=== Section Start ===

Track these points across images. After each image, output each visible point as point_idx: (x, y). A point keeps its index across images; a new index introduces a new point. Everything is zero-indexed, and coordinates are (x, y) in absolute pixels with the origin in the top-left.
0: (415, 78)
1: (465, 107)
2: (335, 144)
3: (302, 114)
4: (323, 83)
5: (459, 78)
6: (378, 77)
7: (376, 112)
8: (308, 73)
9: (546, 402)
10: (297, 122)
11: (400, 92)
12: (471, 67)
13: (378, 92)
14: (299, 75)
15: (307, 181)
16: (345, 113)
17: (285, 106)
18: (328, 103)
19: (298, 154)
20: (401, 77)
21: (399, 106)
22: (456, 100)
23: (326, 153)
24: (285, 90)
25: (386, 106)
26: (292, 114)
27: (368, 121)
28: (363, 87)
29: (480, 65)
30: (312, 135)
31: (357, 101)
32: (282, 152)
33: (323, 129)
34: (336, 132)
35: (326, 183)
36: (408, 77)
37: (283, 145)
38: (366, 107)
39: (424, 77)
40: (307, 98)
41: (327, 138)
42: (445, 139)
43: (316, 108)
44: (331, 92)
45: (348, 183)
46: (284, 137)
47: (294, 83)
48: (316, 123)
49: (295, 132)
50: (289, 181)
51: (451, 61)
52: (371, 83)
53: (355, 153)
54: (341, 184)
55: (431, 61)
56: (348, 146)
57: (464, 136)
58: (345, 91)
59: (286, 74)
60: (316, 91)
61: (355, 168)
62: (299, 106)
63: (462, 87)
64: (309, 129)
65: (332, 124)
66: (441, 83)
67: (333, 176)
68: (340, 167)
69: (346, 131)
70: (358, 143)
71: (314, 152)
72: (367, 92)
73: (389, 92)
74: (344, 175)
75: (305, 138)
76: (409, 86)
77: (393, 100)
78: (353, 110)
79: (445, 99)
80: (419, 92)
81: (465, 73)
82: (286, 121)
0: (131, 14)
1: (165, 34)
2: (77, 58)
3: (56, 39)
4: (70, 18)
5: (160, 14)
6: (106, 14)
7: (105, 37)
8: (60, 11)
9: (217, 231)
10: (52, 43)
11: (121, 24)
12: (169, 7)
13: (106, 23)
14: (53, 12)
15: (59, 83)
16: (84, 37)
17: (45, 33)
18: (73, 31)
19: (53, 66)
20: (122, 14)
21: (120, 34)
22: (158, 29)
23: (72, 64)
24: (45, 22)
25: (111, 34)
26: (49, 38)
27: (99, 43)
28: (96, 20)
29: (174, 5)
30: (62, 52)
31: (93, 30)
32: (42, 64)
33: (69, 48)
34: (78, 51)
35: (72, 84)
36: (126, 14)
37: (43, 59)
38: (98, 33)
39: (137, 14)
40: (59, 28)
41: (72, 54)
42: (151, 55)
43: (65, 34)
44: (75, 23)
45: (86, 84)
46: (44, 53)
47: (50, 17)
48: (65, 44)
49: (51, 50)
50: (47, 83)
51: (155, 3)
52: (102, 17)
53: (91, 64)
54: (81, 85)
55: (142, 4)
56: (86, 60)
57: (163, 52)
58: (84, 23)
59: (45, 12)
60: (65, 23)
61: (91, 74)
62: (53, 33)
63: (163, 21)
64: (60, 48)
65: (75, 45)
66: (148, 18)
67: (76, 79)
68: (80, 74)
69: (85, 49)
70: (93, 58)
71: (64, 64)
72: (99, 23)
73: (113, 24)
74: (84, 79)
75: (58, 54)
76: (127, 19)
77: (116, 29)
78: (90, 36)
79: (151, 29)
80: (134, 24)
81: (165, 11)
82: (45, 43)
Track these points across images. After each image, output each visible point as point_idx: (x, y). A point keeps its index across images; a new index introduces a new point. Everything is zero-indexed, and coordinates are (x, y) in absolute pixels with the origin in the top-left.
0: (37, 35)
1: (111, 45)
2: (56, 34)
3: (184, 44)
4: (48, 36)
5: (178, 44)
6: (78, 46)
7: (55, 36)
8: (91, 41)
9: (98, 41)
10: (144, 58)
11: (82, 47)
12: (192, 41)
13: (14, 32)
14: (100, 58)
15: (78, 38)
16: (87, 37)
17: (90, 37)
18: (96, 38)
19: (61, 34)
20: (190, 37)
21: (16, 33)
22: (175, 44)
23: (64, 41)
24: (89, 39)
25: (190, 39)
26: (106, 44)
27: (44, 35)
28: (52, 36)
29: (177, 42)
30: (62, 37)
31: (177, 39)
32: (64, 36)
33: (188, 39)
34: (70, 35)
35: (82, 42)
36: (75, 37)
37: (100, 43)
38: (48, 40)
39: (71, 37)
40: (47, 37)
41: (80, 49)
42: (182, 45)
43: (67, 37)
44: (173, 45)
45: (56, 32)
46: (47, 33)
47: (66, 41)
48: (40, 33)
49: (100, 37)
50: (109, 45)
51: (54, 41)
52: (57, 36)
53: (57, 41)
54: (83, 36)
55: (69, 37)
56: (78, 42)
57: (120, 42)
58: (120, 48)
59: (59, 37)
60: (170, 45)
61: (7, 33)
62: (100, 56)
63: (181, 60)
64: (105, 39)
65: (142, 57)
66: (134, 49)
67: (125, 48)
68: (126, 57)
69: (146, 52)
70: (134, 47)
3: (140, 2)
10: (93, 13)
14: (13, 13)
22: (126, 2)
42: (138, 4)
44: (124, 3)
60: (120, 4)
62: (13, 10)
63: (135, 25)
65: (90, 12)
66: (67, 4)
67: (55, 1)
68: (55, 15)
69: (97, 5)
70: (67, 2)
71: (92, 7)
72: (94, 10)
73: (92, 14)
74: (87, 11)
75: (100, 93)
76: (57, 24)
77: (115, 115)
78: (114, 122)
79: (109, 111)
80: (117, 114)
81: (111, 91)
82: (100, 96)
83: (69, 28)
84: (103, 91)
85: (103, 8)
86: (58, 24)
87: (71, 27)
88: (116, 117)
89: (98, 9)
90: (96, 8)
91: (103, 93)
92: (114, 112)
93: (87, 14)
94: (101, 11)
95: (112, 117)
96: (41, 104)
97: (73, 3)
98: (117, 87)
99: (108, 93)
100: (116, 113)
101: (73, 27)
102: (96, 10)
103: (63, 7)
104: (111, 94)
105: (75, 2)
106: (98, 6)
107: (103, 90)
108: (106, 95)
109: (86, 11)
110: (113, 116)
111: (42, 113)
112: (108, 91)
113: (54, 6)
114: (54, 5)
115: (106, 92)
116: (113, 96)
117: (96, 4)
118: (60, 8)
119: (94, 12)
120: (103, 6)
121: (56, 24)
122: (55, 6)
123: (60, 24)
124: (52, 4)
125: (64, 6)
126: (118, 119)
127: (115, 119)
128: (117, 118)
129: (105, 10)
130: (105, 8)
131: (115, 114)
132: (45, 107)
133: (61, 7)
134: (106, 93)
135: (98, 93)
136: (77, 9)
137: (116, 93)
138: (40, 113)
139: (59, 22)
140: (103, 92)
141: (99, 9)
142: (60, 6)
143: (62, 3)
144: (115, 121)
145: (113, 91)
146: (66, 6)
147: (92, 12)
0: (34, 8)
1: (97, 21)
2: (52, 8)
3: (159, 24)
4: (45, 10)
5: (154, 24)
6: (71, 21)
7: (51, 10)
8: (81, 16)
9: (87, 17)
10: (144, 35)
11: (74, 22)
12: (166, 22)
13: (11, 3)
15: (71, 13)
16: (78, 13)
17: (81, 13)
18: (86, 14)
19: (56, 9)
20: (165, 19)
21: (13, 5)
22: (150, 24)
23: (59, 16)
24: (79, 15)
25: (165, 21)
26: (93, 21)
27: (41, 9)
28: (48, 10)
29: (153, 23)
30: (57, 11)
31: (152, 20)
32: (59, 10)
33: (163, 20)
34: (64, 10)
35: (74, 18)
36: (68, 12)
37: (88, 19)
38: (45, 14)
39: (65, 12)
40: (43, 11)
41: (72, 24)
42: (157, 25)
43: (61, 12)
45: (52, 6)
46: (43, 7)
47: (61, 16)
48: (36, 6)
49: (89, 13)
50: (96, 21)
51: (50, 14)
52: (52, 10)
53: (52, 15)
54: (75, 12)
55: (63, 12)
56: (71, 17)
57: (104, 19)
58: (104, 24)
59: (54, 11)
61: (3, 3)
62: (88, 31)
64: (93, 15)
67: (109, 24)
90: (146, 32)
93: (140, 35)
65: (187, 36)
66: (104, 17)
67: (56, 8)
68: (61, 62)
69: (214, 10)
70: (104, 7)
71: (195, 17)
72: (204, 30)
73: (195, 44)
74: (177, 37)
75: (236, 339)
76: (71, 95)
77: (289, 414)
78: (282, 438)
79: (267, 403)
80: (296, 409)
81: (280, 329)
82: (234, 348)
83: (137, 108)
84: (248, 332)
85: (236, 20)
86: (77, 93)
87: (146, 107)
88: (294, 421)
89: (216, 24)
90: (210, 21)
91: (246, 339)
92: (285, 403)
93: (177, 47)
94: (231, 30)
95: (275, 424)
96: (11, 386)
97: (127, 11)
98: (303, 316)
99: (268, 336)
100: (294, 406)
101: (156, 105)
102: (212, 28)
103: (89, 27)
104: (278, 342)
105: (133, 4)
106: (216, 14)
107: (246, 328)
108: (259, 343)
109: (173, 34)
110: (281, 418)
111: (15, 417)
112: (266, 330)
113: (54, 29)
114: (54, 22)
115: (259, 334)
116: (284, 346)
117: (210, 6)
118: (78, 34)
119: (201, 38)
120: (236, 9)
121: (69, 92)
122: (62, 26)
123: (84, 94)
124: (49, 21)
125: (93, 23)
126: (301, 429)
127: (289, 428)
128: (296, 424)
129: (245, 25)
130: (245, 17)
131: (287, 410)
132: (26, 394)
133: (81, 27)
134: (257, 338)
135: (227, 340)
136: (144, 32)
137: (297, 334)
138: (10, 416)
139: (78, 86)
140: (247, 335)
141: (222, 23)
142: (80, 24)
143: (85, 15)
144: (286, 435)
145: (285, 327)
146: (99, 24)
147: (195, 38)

=== Section End ===

* _Exercise objective_: Arrange the lines above as a numbered list, starting with the first line of the records and going on through the line that contains "28: (363, 87)". Leave out any blank lines.

* _Your response_:
1. Track these points across images. After each image, output each visible point as point_idx: (x, y). A point keeps its index across images; a new index introduces a new point. Everything is zero-indexed, and coordinates are (x, y) in absolute pixels with the origin in the top-left.
2. 0: (415, 78)
3. 1: (465, 107)
4. 2: (335, 144)
5. 3: (302, 114)
6. 4: (323, 83)
7. 5: (459, 78)
8. 6: (378, 77)
9. 7: (376, 112)
10. 8: (308, 73)
11. 9: (546, 402)
12. 10: (297, 122)
13. 11: (400, 92)
14. 12: (471, 67)
15. 13: (378, 92)
16. 14: (299, 75)
17. 15: (307, 181)
18. 16: (345, 113)
19. 17: (285, 106)
20. 18: (328, 103)
21. 19: (298, 154)
22. 20: (401, 77)
23. 21: (399, 106)
24. 22: (456, 100)
25. 23: (326, 153)
26. 24: (285, 90)
27. 25: (386, 106)
28. 26: (292, 114)
29. 27: (368, 121)
30. 28: (363, 87)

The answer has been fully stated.